For decades conservation professionals have been working with governments, smallholders, businesses, and each other to protect and restore nature. For some the primary mission is climate change; for others it is food security, saving threatened species, or empowering Indigenous people and local communities. Research is starting to demonstrate that this work should also include health professionals and attend to the risk of acute and chronic human health disasters.
We know that, the cause and effect between disease and deforestation are far from consistent. The complexity of disease and the complexity of landscapes themselves create a tangled web of opposing and reinforcing interactions. In many places, deforestation or forest degradation increases human risk of malaria or other mosquito-borne diseases. In other places, the same conditions that scientists predict would increase disease transmission do not seem to apply.
With a decent amount of evidence to date, it's clear that there are some tangible, verified, and lasting connections between human health and the extent and condition of forests. These include at least six outcomes in dietary health, environmental exposure (e.g. air pollution), communicable diseases, hazard risk reductions, mental health, and access to natural compounds or medicinal products.

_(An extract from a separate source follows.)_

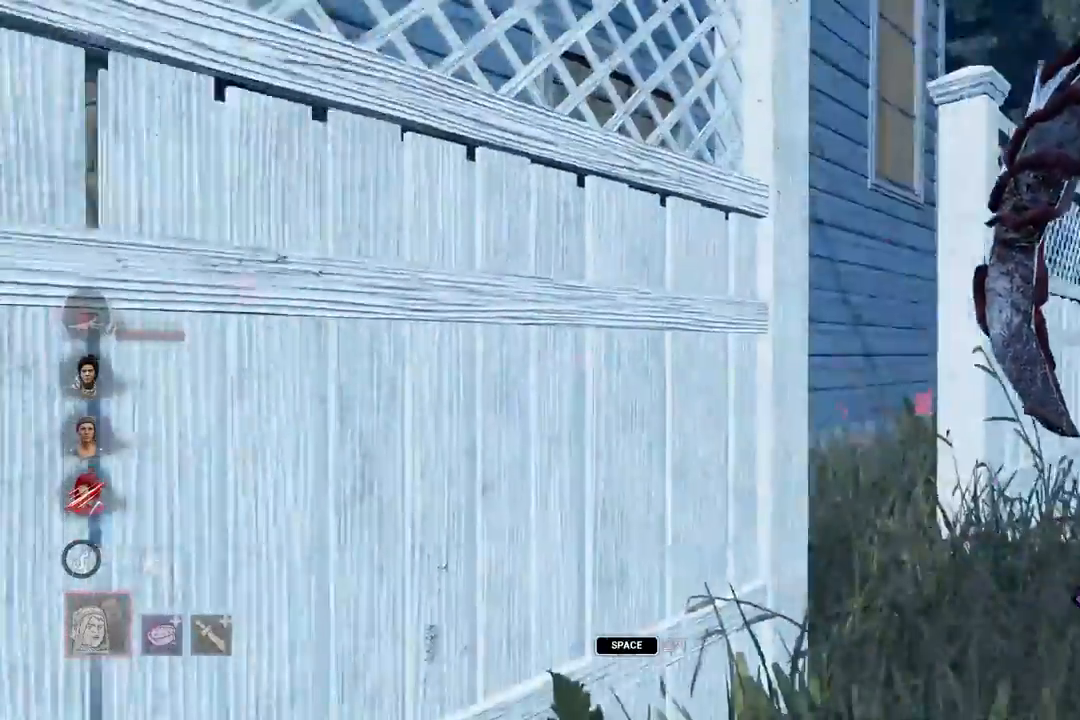
{"keys": [], "mouse": ["right"], "events": [[67, "s", "down"], [250, "mouse_right", "down"], [317, "s", "up"]]}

The protection, conservation, and restoration of forests and their broader landscapes contribute to positive human health outcomes for each of these six components. Forests are often critical in supplying micronutrients through access to wild foods, can mitigate air pollution in some contexts, and can provide the necessary habitat and biodiversity to limit human exposure to and infection by viruses and pathogens present in widespread animal populations. Forests can prevent excessive runoff and reduce ambient temperatures, have a demonstrated ability to help people reduce stress and manage mental health, and are the greatest library of natural compounds with potential and realized medicinal products in the universe.
The conservation and restoration of forests is a necessary component of a future where humanity is better able to manage and cope with the emergence of new infectious diseases. Without landscapes that balance the needs of both nature and people, the world will continue only to react to global health crises instead of preventing them.